[[ Passage shown open ]]

Friends
When it comes to friendships, quality arguably beats quantity. Most of us would rather have meaningful connections with 3 or 4 people than a thousand followers on Twitter. Indeed, studies have repeatedly linked supportive friendships to better mental and physical health, greater longevity, etc.
Although evidence suggests that having as few as 1 or 2 close friends is beneficial, it's hard to shake the idea that the more friends one has, the better. Which raises a question: How many friends can one have? Strangely enough, there seems to be an answer. It's called Dunbar's number, and it's 150. The theory behind this number is that human brains are wired in such a way that the maximum number of stable social relationships we can keep track of is about 150. (Later I'll discuss whether "stable social relationships" means the same thing as "friendships.") Dunbar's number has been widely discussed by scholars as well as journalists (e.g., Malcom Gladwell, in The Tipping Point), and it has been applied to the design of office spaces, social media groups, strategies for professional networking, and online security systems for recognizing bots.
I'm writing about Dunbar's number because it has been the target of heated debate among scholars over the past three months – and because it illustrates two of the most common ways that statistics are misused in research.

[[ Passage shown closed ]]
[[ Input data open ]]

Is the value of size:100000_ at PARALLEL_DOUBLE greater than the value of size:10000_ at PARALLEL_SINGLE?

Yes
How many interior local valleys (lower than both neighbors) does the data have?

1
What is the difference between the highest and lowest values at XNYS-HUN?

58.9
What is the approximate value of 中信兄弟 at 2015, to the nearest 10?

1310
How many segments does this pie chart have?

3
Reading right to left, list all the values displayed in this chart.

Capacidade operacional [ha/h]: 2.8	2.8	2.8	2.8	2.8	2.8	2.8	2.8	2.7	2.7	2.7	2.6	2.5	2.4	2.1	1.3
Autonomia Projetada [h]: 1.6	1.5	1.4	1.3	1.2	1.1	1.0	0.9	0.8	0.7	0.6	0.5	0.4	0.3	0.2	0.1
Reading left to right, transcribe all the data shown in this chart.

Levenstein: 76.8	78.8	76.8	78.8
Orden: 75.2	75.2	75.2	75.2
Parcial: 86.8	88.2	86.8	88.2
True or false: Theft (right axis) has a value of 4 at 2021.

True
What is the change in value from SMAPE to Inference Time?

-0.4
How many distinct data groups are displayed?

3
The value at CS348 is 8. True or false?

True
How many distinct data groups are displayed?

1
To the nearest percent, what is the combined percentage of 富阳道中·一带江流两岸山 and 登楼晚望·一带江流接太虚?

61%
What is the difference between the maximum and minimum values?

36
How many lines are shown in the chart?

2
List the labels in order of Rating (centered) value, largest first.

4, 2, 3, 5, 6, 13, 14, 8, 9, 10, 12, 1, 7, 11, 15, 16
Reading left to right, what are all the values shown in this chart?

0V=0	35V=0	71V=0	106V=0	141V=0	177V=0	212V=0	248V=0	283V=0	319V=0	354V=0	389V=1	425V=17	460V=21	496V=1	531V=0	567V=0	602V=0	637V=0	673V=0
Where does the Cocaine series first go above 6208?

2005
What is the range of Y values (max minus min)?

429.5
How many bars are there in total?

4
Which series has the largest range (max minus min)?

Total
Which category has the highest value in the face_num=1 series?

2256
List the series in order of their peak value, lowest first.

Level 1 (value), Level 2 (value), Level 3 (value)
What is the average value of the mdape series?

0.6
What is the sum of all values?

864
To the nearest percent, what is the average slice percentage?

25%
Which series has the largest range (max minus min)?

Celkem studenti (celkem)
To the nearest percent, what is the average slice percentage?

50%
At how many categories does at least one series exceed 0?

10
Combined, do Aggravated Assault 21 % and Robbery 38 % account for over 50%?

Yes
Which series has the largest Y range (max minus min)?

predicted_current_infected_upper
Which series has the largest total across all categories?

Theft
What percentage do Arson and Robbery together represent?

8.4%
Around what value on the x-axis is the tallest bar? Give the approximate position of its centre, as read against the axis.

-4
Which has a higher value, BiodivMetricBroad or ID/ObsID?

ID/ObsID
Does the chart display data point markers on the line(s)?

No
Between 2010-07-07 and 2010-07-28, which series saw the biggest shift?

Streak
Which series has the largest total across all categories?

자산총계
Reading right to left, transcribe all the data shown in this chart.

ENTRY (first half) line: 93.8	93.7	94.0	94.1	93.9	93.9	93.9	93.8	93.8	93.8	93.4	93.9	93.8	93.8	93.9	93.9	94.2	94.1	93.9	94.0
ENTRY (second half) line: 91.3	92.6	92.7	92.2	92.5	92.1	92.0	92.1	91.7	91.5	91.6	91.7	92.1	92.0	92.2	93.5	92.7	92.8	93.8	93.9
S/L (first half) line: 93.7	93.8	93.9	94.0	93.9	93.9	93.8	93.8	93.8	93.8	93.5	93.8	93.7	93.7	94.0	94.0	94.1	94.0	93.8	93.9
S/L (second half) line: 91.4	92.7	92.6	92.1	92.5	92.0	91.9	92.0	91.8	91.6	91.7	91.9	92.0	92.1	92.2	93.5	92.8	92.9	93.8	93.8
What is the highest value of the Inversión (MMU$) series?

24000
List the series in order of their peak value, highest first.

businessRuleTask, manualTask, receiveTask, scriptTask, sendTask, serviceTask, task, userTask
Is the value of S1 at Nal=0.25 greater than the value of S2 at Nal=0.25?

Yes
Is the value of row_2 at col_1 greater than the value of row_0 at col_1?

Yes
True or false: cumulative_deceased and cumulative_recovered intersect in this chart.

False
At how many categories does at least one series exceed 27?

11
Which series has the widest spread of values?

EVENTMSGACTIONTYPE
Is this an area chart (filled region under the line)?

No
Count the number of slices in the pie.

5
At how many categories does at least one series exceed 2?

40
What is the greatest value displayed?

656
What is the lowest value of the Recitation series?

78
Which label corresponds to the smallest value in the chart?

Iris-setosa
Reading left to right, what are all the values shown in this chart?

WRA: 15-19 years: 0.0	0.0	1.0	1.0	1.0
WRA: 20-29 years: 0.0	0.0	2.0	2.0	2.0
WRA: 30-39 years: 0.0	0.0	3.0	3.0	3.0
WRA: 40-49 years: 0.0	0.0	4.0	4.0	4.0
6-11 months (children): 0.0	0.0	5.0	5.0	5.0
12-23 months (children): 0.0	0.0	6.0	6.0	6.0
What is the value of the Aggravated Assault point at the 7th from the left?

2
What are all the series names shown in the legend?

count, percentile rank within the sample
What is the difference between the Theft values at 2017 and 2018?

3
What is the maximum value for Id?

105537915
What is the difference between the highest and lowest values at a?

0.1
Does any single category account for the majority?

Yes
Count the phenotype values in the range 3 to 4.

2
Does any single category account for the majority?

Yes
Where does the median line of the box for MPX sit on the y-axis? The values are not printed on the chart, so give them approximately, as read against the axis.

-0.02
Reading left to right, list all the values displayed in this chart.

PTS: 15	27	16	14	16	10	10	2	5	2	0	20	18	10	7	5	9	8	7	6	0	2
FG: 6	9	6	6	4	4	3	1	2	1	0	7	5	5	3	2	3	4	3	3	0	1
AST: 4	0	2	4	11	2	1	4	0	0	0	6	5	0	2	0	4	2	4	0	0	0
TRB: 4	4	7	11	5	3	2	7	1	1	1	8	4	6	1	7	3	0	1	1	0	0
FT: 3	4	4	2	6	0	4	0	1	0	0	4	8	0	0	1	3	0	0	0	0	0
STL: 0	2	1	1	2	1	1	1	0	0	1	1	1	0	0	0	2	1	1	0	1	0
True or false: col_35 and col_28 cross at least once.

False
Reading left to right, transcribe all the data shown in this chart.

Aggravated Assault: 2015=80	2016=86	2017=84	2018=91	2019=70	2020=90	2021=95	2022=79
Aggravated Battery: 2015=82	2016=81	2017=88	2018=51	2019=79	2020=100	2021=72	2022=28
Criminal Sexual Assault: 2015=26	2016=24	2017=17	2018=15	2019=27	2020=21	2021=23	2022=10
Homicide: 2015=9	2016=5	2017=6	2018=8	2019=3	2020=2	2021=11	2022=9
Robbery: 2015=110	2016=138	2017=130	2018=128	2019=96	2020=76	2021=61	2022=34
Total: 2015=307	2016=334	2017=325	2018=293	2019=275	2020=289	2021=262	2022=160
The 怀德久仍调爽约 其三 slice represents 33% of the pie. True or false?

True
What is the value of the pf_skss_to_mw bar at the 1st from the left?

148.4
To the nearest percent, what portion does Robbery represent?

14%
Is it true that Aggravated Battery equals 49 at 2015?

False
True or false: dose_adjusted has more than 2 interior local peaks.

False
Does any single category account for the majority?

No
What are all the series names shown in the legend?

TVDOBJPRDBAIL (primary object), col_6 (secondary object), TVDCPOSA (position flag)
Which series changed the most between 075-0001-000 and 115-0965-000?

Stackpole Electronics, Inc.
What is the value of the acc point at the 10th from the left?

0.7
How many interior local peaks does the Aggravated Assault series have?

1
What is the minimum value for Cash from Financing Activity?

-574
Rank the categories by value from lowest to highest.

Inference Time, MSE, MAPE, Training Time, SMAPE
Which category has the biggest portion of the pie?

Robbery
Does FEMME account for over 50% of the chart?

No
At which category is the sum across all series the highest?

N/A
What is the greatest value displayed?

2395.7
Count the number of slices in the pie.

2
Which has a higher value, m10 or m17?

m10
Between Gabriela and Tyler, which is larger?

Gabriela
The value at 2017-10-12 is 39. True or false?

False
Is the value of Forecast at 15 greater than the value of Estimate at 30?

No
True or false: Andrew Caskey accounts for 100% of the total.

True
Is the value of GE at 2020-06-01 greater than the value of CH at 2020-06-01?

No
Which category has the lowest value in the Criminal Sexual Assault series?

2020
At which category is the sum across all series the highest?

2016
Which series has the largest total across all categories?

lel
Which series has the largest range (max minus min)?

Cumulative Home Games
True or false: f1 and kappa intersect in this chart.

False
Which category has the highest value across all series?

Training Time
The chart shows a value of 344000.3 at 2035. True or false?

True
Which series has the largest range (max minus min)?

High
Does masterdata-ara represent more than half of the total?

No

[[ Input data closed ]]

*Task 1*. Reproduce the dataset rows verbatim, starting with the first row and ending with the line that contains "Reading right to left, list", including both of those lines.
*Task 2*. Continue the passage on friendships and Dunbar's number from where it stops.
The passage on friendships and the rows have no connection to each other.

*Answer area 1*.
Is the value of size:100000_ at PARALLEL_DOUBLE greater than the value of size:10000_ at PARALLEL_SINGLE?

Yes
How many interior local valleys (lower than both neighbors) does the data have?

1
What is the difference between the highest and lowest values at XNYS-HUN?

58.9
What is the approximate value of 中信兄弟 at 2015, to the nearest 10?

1310
How many segments does this pie chart have?

3
Reading right to left, list all the values displayed in this chart.

*Answer area 2*.
Let’s start with the origins of this number. Why 150, as opposed to, say, 127 or 200? On the face of it, any specific number sounds implausible.
Roughly three decades ago, Robin Dunbar, a professor of evolutionary psychology at Oxford University, was examining a graph showing that the brain sizes of primates are correlated with the sizes of the social groups they form – i.e., the larger the brains, the larger the groups. Dunbar noticed that when human brains are added to the graph, one would predict that humans tend to form groups of 148 people, a number that Dunbar rounded up to 150. He then gathered evidence that across many times and places, stable social groups do tend to be about this size. The examples he cites include hunter-gatherer societies, Anglo-Saxon villages, church congregations, unit sizes in professional armies, and online gaming communities.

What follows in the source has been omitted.